A second controversy is whether, as a result of Mr. Martin's position as finance minister, CSL was given contracts improperly. The government says CSL was given $82-million in contracts in the first 10 months of 1993, when the Tories were in power, $46-million while Mr. Martin was finance minister, and $33-million in the 15 months after he left -- a total of $161-million. On the face of it, the fact of a Liberal government did not enhance CSL's position. To remove any doubt, Mr. Martin has rightly asked Auditor-General Sheila Fraser to review a decade's worth of CSL's government contracts.

A third controversy arose during a televised encounter last Wednesday. Mr. Martin was asked how CSL could justify paying ridiculously low taxes when small business owners pay tax rates of 40 per cent. Although CSL faces the same rates as other Canadians on taxes it pays in this country, its international affiliates, registered in the tax haven of Barbados, pay almost no tax on their profits. They can then send the money to Canada as tax-free dividends, thanks to tax arrangements confirmed while Mr. Martin was finance minister. (Mr. Martin has argued that at least he shut down Liberia as a tax haven, in 1995. That's when CSL reflagged seven ships from Liberia to Barbados.)

There is nothing illegal in any of this. Many international companies use similar strategies to avoid paying higher Canadian taxes. However, given that the Prime Minister may wish to encourage Canadians to pay their fair share of taxes to sustain social programs and services in this country, CSL's ingenuity is not something he will be keen to address on the hustings.

A fourth controversy may prove particularly awkward for Mr. Martin. On Oct. 10, 2002, Alliance MP James Rajotte asked the Chrétien government for the total amount the federal government had paid in contracts to CSL and Mr. Martin's other companies over the past decade. On Feb. 14, 2003, the government replied that the amount was $137,000.

It was a ridiculously low sum, whose inaccuracy has since been attributed to clerical bungling. Anyone familiar with CSL would have known the figure was wrong. Certainly researchers with the Alliance realized something was wrong, and spent months gathering evidence that enabled Alliance MPs to question the sum in the Commons last October.
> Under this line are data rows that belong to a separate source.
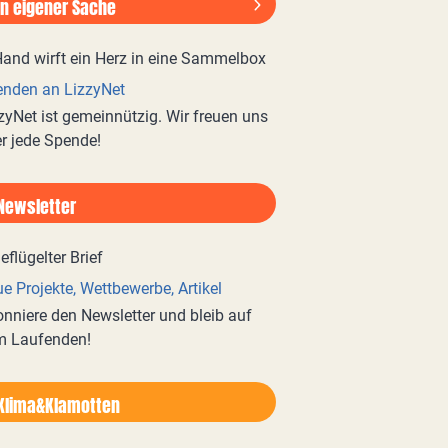
In eigener Sache
nden an LizzyNet
zyNet ist gemeinnützig. Wir freuen uns
r jede Spende!
Newsletter
e Projekte, Wettbewerbe, Artikel
nniere den Newsletter und bleib auf
m Laufenden!
Klima&Klamotten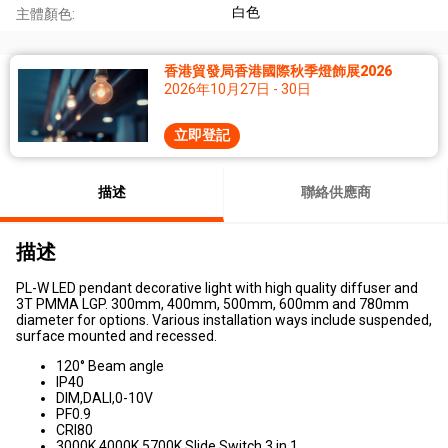
白色
主體顏色:
香港貿發局香港國際秋季燈飾展2026
2026年10月27日 - 30日
立即登記
描述
聯絡供應商
描述
PL-W LED pendant decorative light with high quality diffuser and
3T PMMA LGP. 300mm, 400mm, 500mm, 600mm and 780mm
diameter for options. Various installation ways include suspended,
surface mounted and recessed.
120° Beam angle
IP40
DIM,DALI,0-10V
PF0.9
CRI80
3000K 4000K 5700K Slide Switch 3 in 1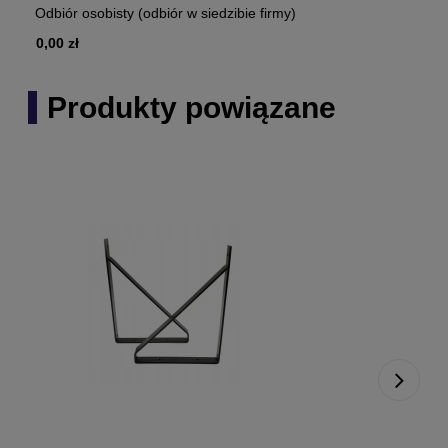
Odbiór osobisty
(odbiór w siedzibie firmy)
0,00 zł
Produkty powiązane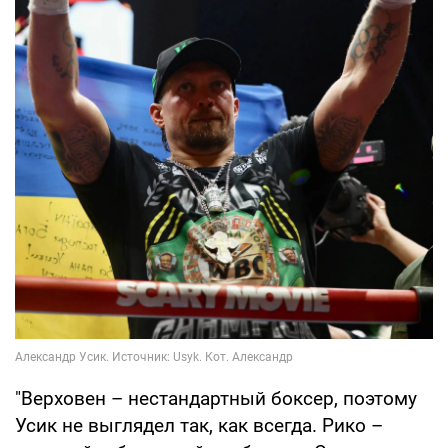
"Верховен – нестандартный боксер, поэтому
Усик не выглядел так, как всегда. Рико –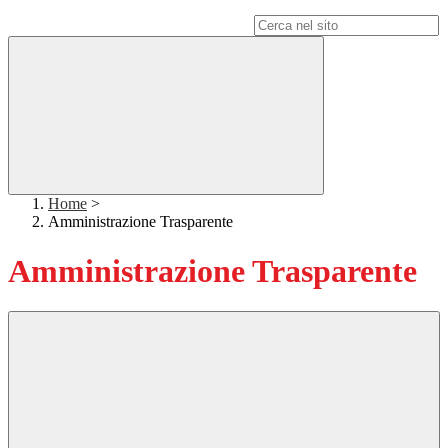
Campo di ricerca per le pagine del sito
Home
>
Amministrazione Trasparente
Amministrazione Trasparente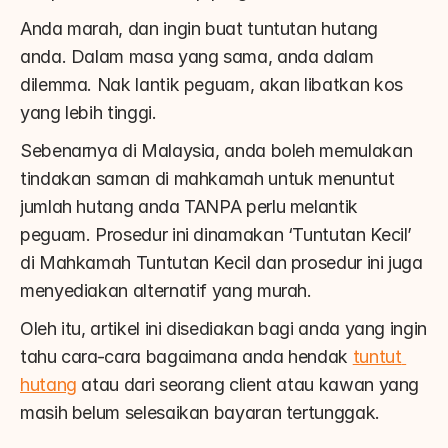
Anda marah, dan ingin buat tuntutan hutang 
anda. Dalam masa yang sama, anda dalam 
dilemma. Nak lantik peguam, akan libatkan kos 
yang lebih tinggi.
Sebenarnya di Malaysia, anda boleh memulakan 
tindakan saman di mahkamah untuk menuntut 
jumlah hutang anda TANPA perlu melantik 
peguam. Prosedur ini dinamakan ‘Tuntutan Kecil’ 
di Mahkamah Tuntutan Kecil dan prosedur ini juga 
menyediakan alternatif yang murah.
Oleh itu, artikel ini disediakan bagi anda yang ingin 
tahu cara-cara bagaimana anda hendak 
tuntut 
hutang
 atau dari seorang client atau kawan yang 
masih belum selesaikan bayaran tertunggak.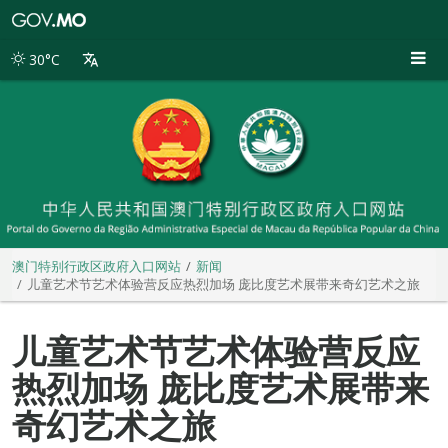
澳
门
特
30°C
别
行
政
区
政
府
入
口
网
站
澳门特别行政区政府入口网站
新闻
儿童艺术节艺术体验营反应热烈加场 庞比度艺术展带来奇幻艺术之旅
儿童艺术节艺术体验营反应
热烈加场 庞比度艺术展带来
奇幻艺术之旅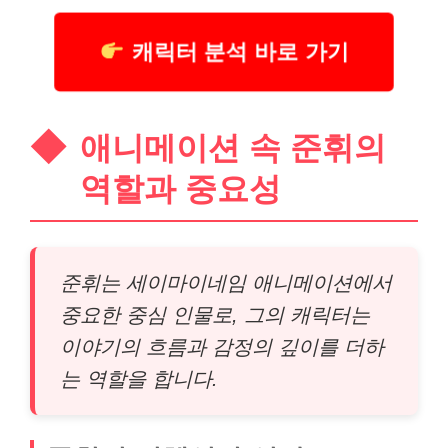
캐릭터 분석 바로 가기
애니메이션 속 준휘의
역할과 중요성
준휘는 세이마이네임 애니메이션에서
중요한 중심 인물로, 그의 캐릭터는
이야기의 흐름과 감정의 깊이를 더하
는 역할을 합니다.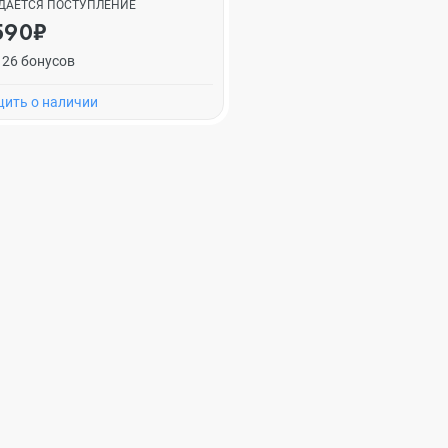
ДАЕТСЯ ПОСТУПЛЕНИЕ
590₽
126 бонусов
ить о наличии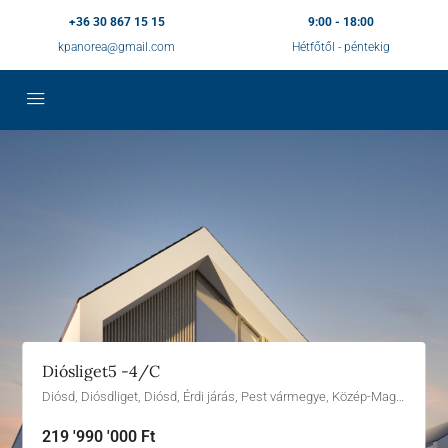
+36 30 867 15 15
9:00 - 18:00
kpanorea@gmail.com
Hétfőtől - péntekig
Diósliget5 -4/C
Diósd, Diósdliget, Diósd, Érdi járás, Pest vármegye, Közép-Magyarország, 2049, Magyarország
219 '990 '000 Ft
Only then did the government scramble to find a more plausible number, which it announced last month and which, as mentioned above, was $161-million.

Mr. Martin said last Tuesday in Question Period that he had been too busy with the Liberal leadership race last year to notice the release of the $137,000 figure. "[T]ere is no doubt that I was otherwise involved on a particular issue," he said. On Wednesday, he said, "I think I probably learned about it, oh, probably a month or two after that number came out."

Yet did he raise the matter during the leadership race? No. He left any rush to correct the record until after he became Prime Minister. Interim Conservative Leader Grant Hill had a devastating characterization of that delay: Mr. Martin "didn't come clean with the truth." Mr. Martin will have to give a more convincing answer to that charge than he has so far.

It would be naive to think that a man with the interests, contacts and friendships Mr. Martin has had would not run into troubles of this sort. That's why Parliament desperately needs an independent ethics commissioner to separate the frivolous objections from the substantive ones. It needs a commissioner who will do more than Mr. Wilson has done to ride herd on the lobbyists with whom Mr. Martin has had so close a link, and to guide Mr. Martin past the CSL-related shoals.

But on such questions as why he didn't immediately help set the record straight on the mistaken CSL figure, and why magnates should benefit from exemptions for tax havens such as Barbados, he will be all alone on the campaign trail.